■ **What to produce**
Copy, from the data below, every line that has "stained" in it.

■ **Recorded data**

──────────

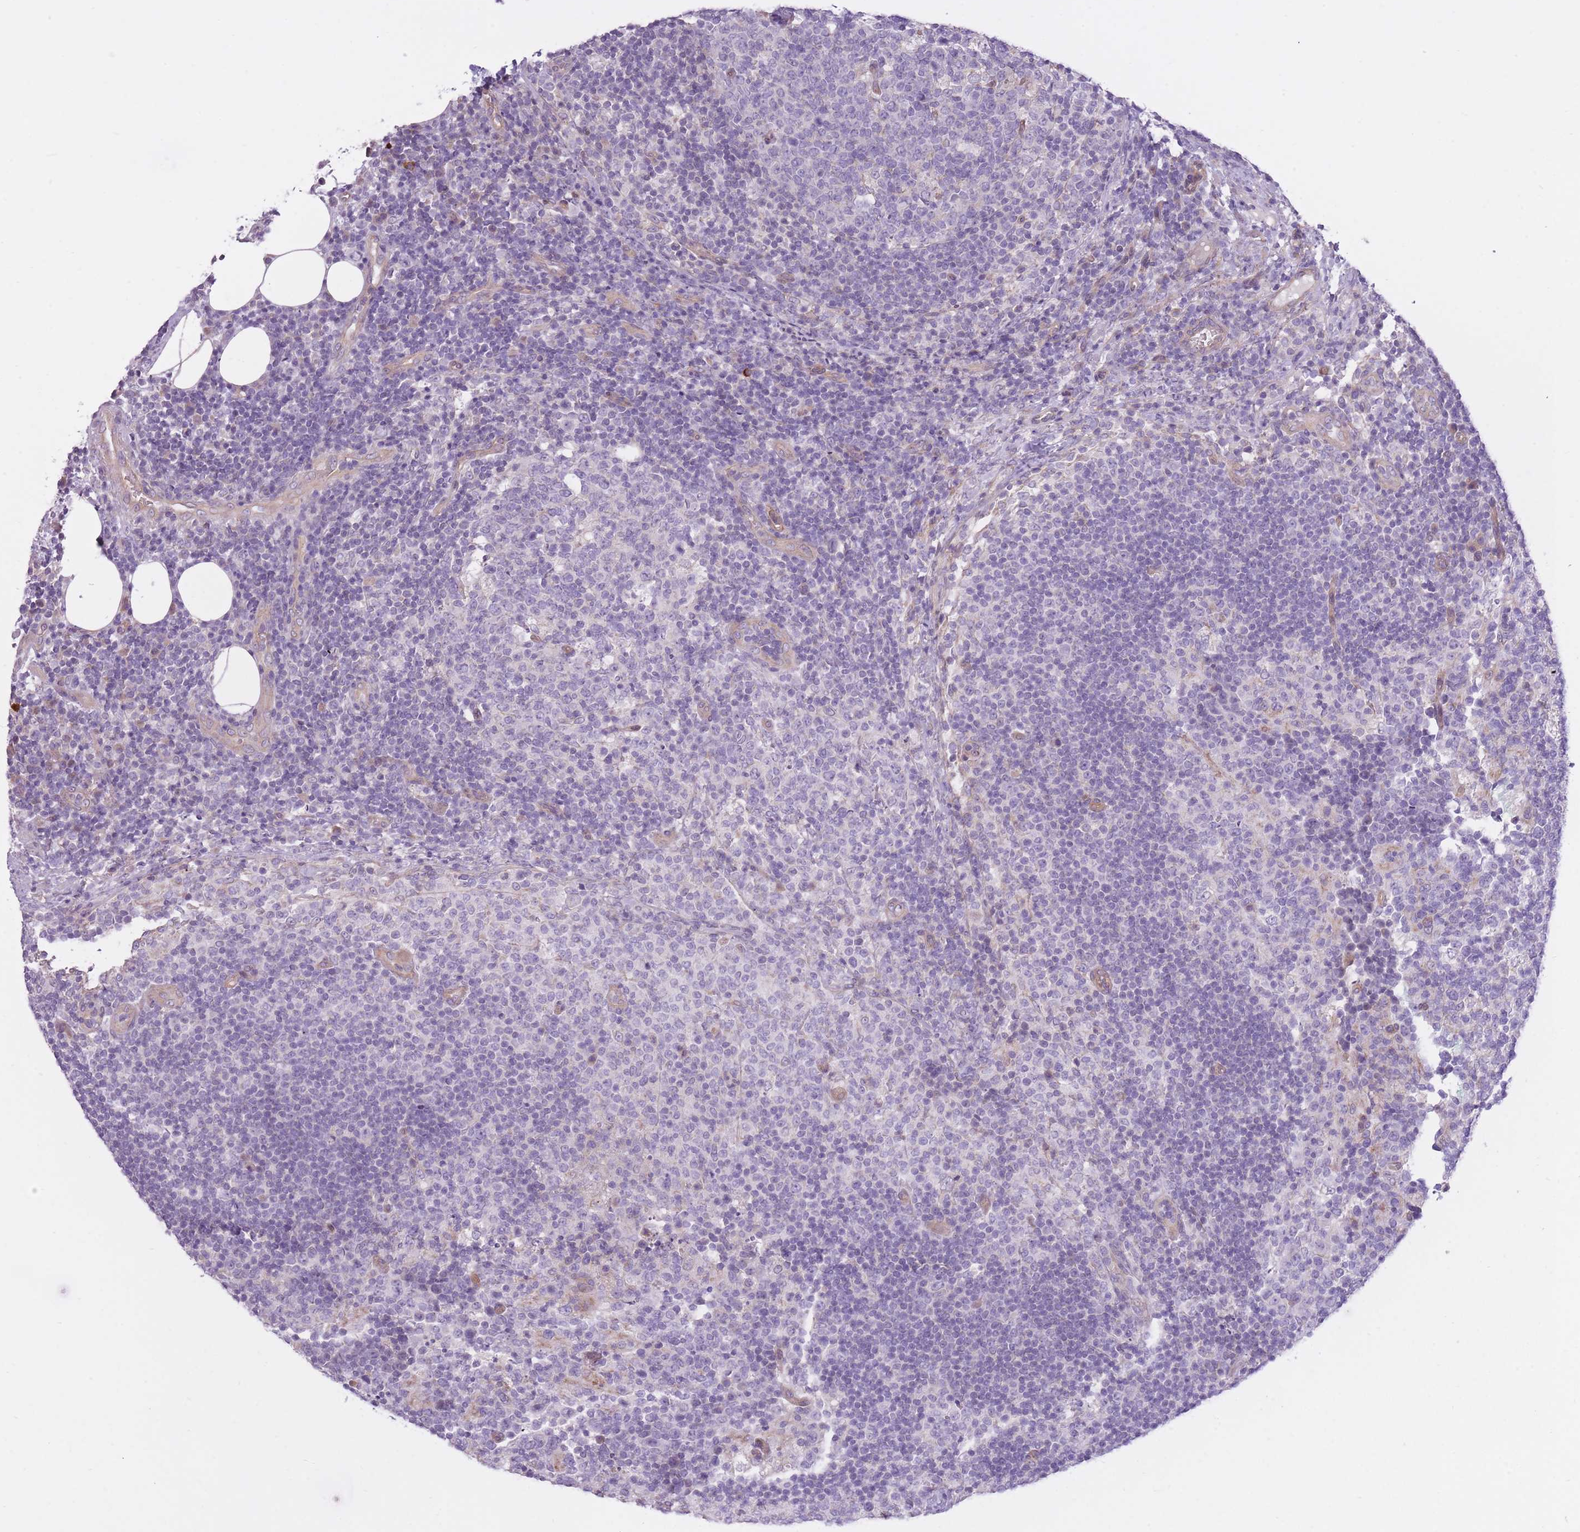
{"staining": {"intensity": "negative", "quantity": "none", "location": "none"}, "tissue": "lymph node", "cell_type": "Germinal center cells", "image_type": "normal", "snomed": [{"axis": "morphology", "description": "Normal tissue, NOS"}, {"axis": "topography", "description": "Lymph node"}], "caption": "Immunohistochemistry histopathology image of unremarkable lymph node: lymph node stained with DAB (3,3'-diaminobenzidine) exhibits no significant protein expression in germinal center cells. (DAB immunohistochemistry with hematoxylin counter stain).", "gene": "REV1", "patient": {"sex": "female", "age": 31}}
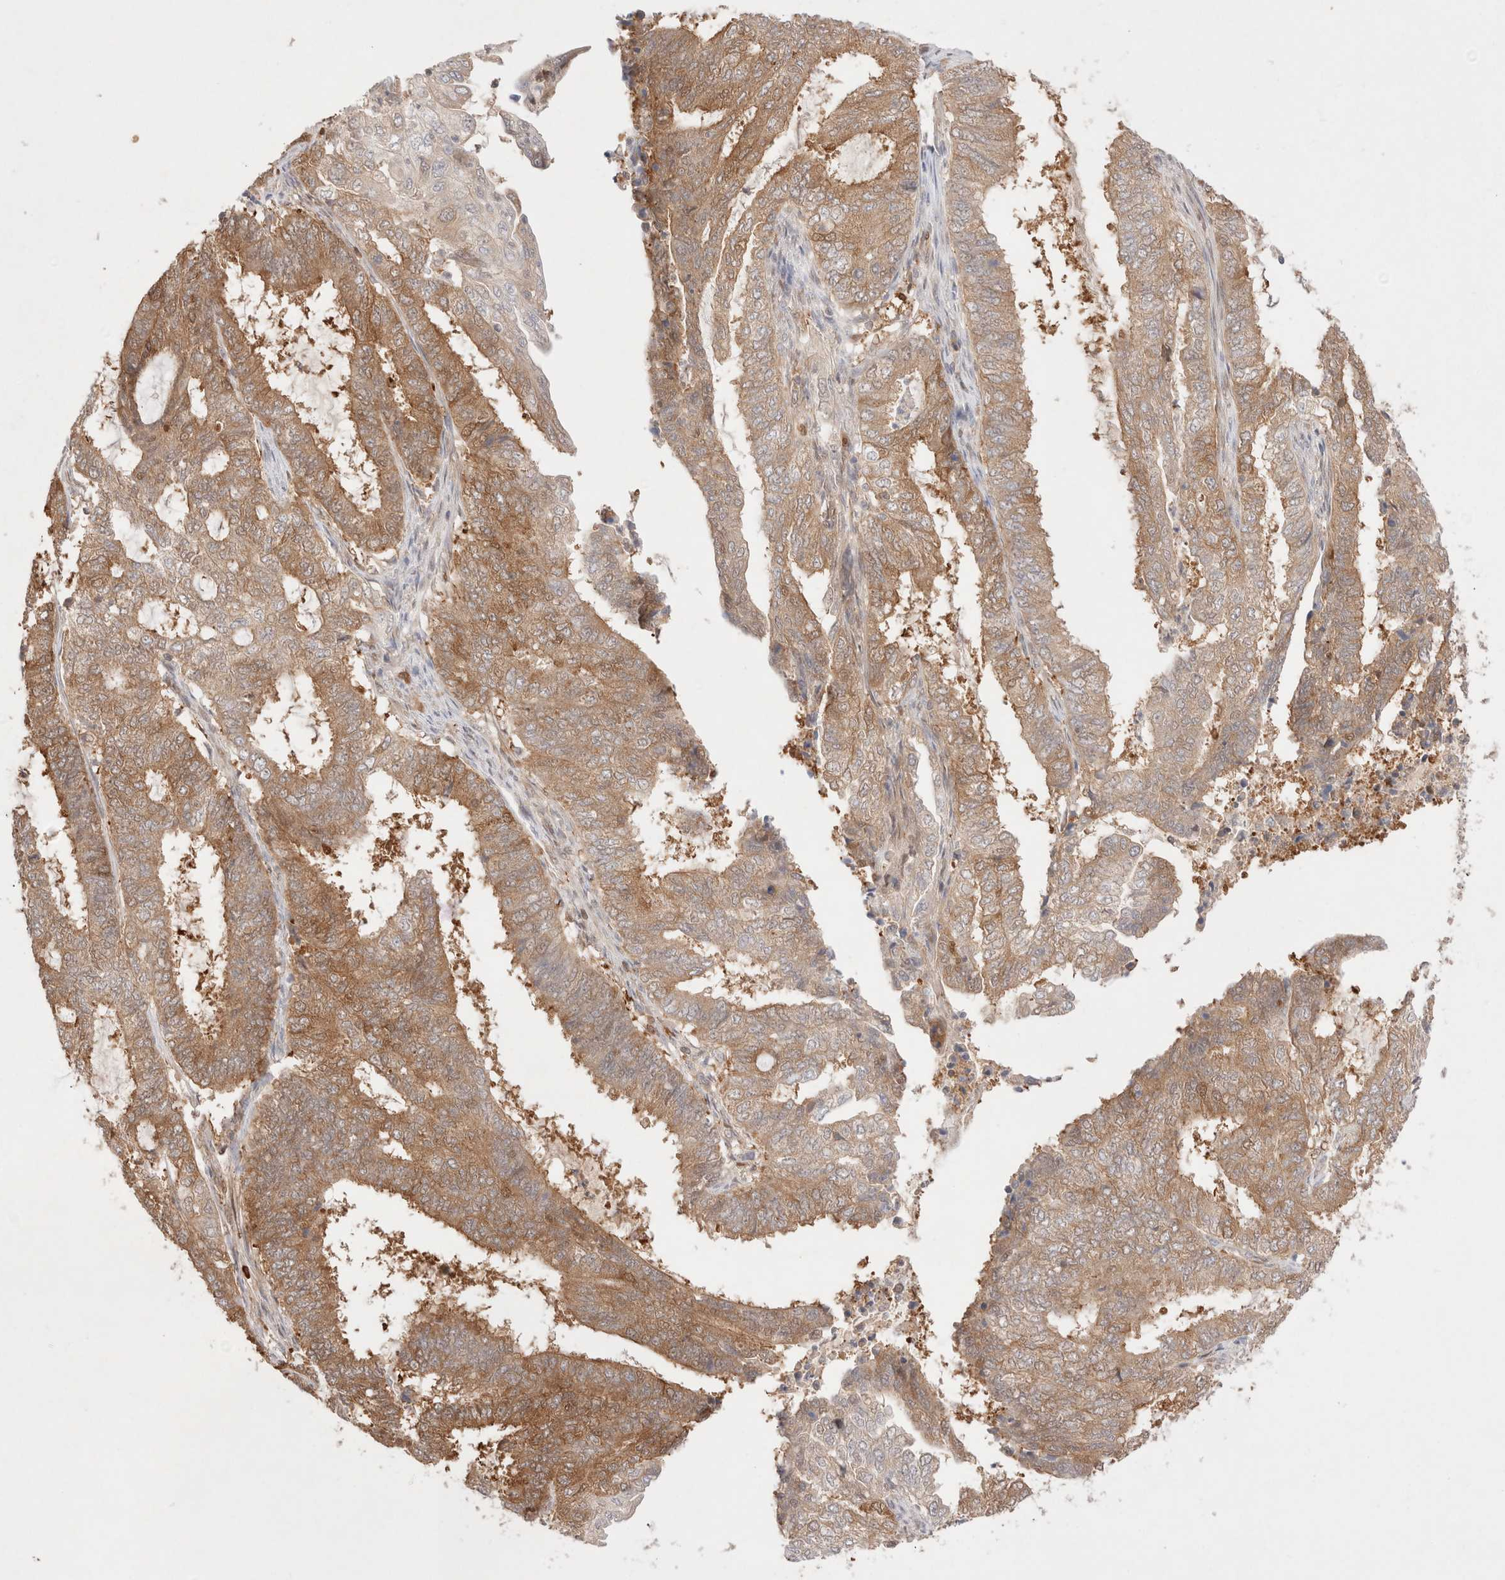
{"staining": {"intensity": "moderate", "quantity": ">75%", "location": "cytoplasmic/membranous"}, "tissue": "endometrial cancer", "cell_type": "Tumor cells", "image_type": "cancer", "snomed": [{"axis": "morphology", "description": "Adenocarcinoma, NOS"}, {"axis": "topography", "description": "Endometrium"}], "caption": "Endometrial adenocarcinoma stained with a protein marker exhibits moderate staining in tumor cells.", "gene": "STARD10", "patient": {"sex": "female", "age": 51}}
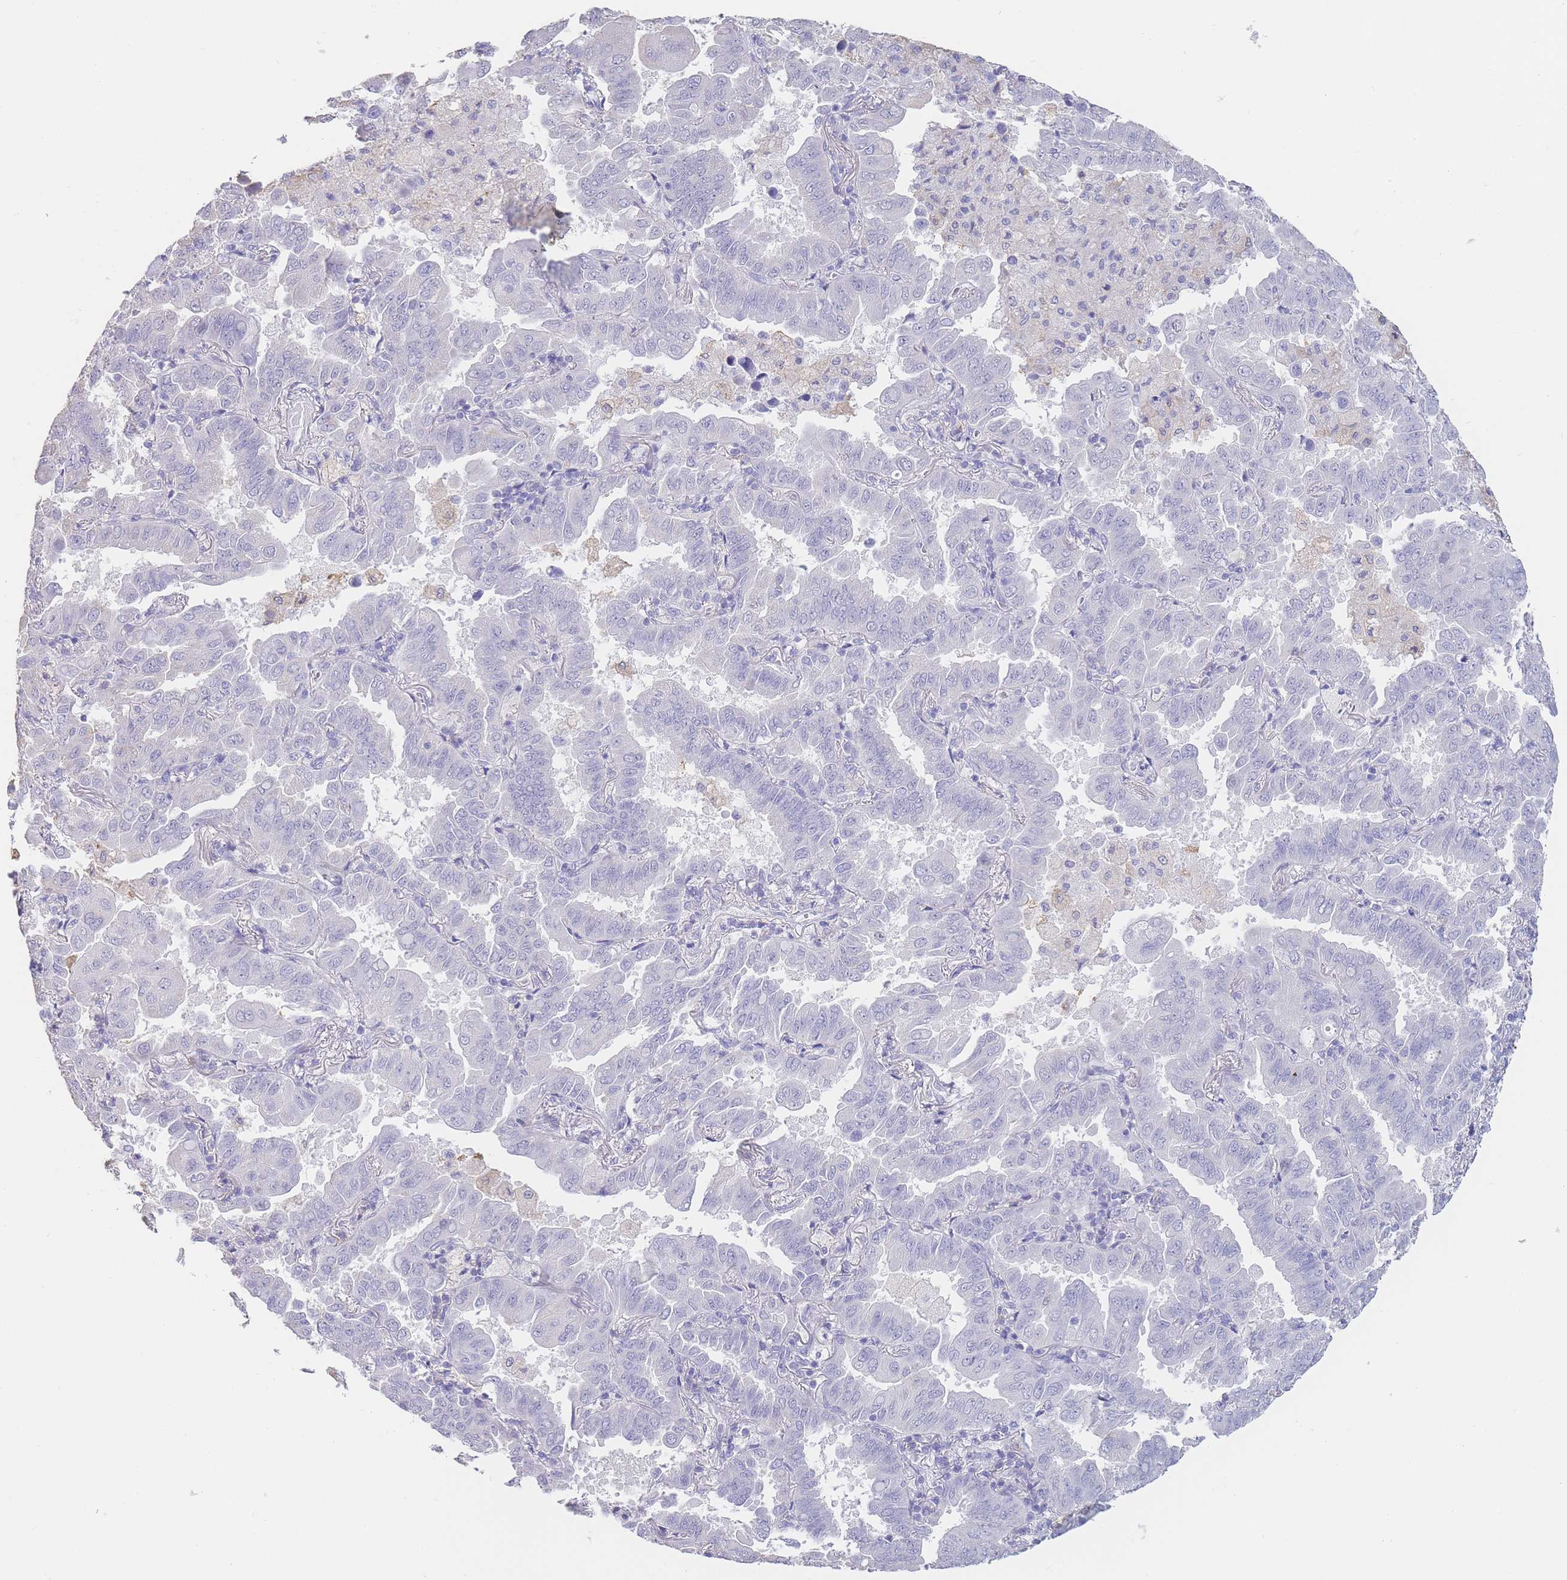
{"staining": {"intensity": "negative", "quantity": "none", "location": "none"}, "tissue": "lung cancer", "cell_type": "Tumor cells", "image_type": "cancer", "snomed": [{"axis": "morphology", "description": "Adenocarcinoma, NOS"}, {"axis": "topography", "description": "Lung"}], "caption": "The IHC photomicrograph has no significant staining in tumor cells of lung cancer tissue.", "gene": "CD37", "patient": {"sex": "male", "age": 64}}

──────────

■ **Task solution**
{"staining": {"intensity": "negative", "quantity": "none", "location": "none"}, "tissue": "lymph node", "cell_type": "Germinal center cells", "image_type": "normal", "snomed": [{"axis": "morphology", "description": "Normal tissue, NOS"}, {"axis": "topography", "description": "Lymph node"}], "caption": "Immunohistochemistry histopathology image of unremarkable lymph node: lymph node stained with DAB (3,3'-diaminobenzidine) exhibits no significant protein expression in germinal center cells. (DAB immunohistochemistry with hematoxylin counter stain).", "gene": "REV1", "patient": {"sex": "female", "age": 31}}
{"staining": {"intensity": "moderate", "quantity": ">75%", "location": "cytoplasmic/membranous"}, "tissue": "endometrial cancer", "cell_type": "Tumor cells", "image_type": "cancer", "snomed": [{"axis": "morphology", "description": "Adenocarcinoma, NOS"}, {"axis": "topography", "description": "Endometrium"}], "caption": "Endometrial adenocarcinoma stained with a protein marker exhibits moderate staining in tumor cells.", "gene": "STARD10", "patient": {"sex": "female", "age": 51}}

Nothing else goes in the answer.